Para poder efectuar, todas las funciones propias de los seres vivos, el cuerpo humano requiere básicamente dos condiciones: energía para mantenerse en funcionamiento y poder actuar, y materia orgánica para poder crecer o para reponer las pérdidas producidas por desgaste.
Todos los seres vivos obtienen ambas cosas de los alimentos que ingieren. El conjunto de procesos químicos que sufren los alimentos dentro del organismo después de haber sido ingeridos recibe el nombre de metabolismo.
La mayor parte de nuestra energía se emplea en procesos fundamentales: conservar la temperatura corporal y el tono normal de los músculos y de los nervios, y para mantener los latidos cardíacos y el funcionamiento de los órganos.
El hombre es homeotermo, lo que equivale a decir que su temperatura es constante. Para evitar los cambios de temperatura del propio cuerpo poseemos mecanismos de termorregulación. La temperatura normal de la superficie del cuerpo humano oscila, según la región en que se mida, alrededor de los 37º C; como quiera que casi siempre es más elevada que la del aire circulante, el organismo compensa de continuo la pérdida de calor. Ello se logra mediante dos mecanismos complementarios: aumentando la cantidad de calor producido y disminuyendo la del irradiado. Lo primero se logra mediante diversas reacciones químicas exotérmicas, más o menos intensas, según las necesidades del momento; lo segundo se consigue por la secreción del sudor que, al evaporarse, enfría la superficie de la piel y, también en gran medida, por la contracción o dilatación de los vasos sanguíneos de la misma. Cuando la temperatura exterior es demasiado baja, se produce una vasoconstricción que disminuye el calibre de los vasos y, por consiguiente, el cuerpo pierde menos calor; por el contrario, si la temperatura del aire es demasiado elevada, ocurre una vasodilatación, que determina mayor pérdida de calor. Tanto la intensidad de las reacciones exotérmicas como la cuantía del sudor y las variaciones del calibre de los vasos cutáneos están reguladas por el sistema nervioso.

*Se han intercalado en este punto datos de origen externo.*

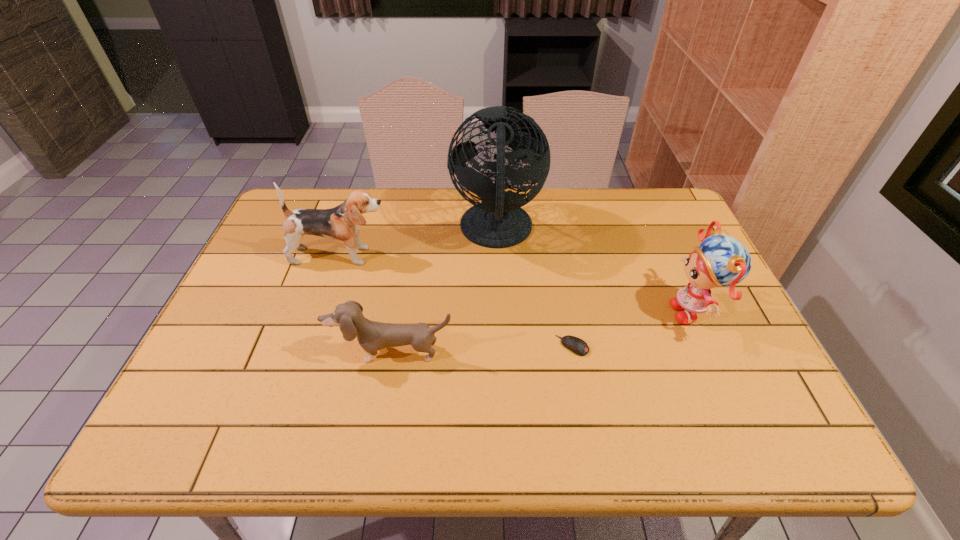
Locate an element on the screen. This screenshot has height=540, width=960. the tallest object is located at coordinates 498,221.

At what (x,y) coordinates should I click in order to perform the action: click on the farther puppy. Please return your answer as a coordinate pair (x, y). Image resolution: width=960 pixels, height=540 pixels. Looking at the image, I should click on (342, 222).

This screenshot has width=960, height=540. In order to click on doll in this screenshot , I will do `click(720, 261)`.

Where is `the nearer puppy`? Image resolution: width=960 pixels, height=540 pixels. the nearer puppy is located at coordinates (372, 336).

The width and height of the screenshot is (960, 540). What are the coordinates of `the fourth tallest object` in the screenshot? It's located at (372, 336).

Locate an element on the screen. the shortest object is located at coordinates (578, 346).

The height and width of the screenshot is (540, 960). Find the location of `free space located on the front-facing side of the tallest object`. free space located on the front-facing side of the tallest object is located at coordinates (365, 231).

The height and width of the screenshot is (540, 960). What are the coordinates of `free space located on the front-facing side of the tallest object` in the screenshot? It's located at (377, 231).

Cualesquiera que sean las condiciones meteorológicas exteriores, la temperatura de nuestro cuerpo permanece constante si nos encontramos en buen estado de salud: a unos 37º C. Incluso cuando estamos durmiendo, el corazón late y hace circular la sangre por todo el cuerpo, nuestros órganos vitales continúan funcionando, mantenemos nuestra temperatura y nuestros músculos y nervios conservan un cierto nivel de alerta y prevención. Este empleo de la energía se denomina metabolismo basal (energía mínima para conservar la vida).
Para la mayoría de las personas, el metabolismo basal representa dos tercios de la energía total empleada.
La intensidad metabólica depende del tamaño del cuerpo, especialmente de la superficie, dándose la siguiente proporción inversa: cuanto menor es el tamaño del individuo tanto mayor es su metabolismo energético. Por eso los niños consumen más energía que los adultos y necesitan mayores cantidades de alimentos en relación a su peso. Se aprecian también diferencias sexuales similares en los valores del metabolismo basal, que es más bajo en las mujeres; pero esto se debe a que éstas poseen de ordinario más espeso el panículo adiposo subcutáneo, cuya grasa acta a modo de aislante pasivo.
La tasa del metabolismo basal está controlada en gran parte por la actividad de la glándula tiroidea y varía mucho de unos individuos a otros. También depende del tamaño corporal y especialmente de las proporciones relativas a musculatura (elevadas necesidades de energía basal) y grasa (bajas necesidades basales) del cuerpo.
Para obtener la energía que el organismo necesita se dispone de un amplio abanico de posibilidades: pudiendo elegir entre los hidratos de carbono, las grasas y las proteínas.
En el proceso de descomposición de los nutrientes en el organismo para obtener energía, podemos distinguir dos fases. En una primera fase, dichos nutrientes se descomponen en etapas sucesivas hasta convertirse en moléculas con pocos átomos de carbono. En una segunda fase, estas pequeñas moléculas orgánicas se combinan con el oxígeno (es decir, se oxidan) en el proceso denominado respiración celular. En este proceso se obtienen como productos finales dióxido de carbono y agua, y se desprende una gran cantidad de energía.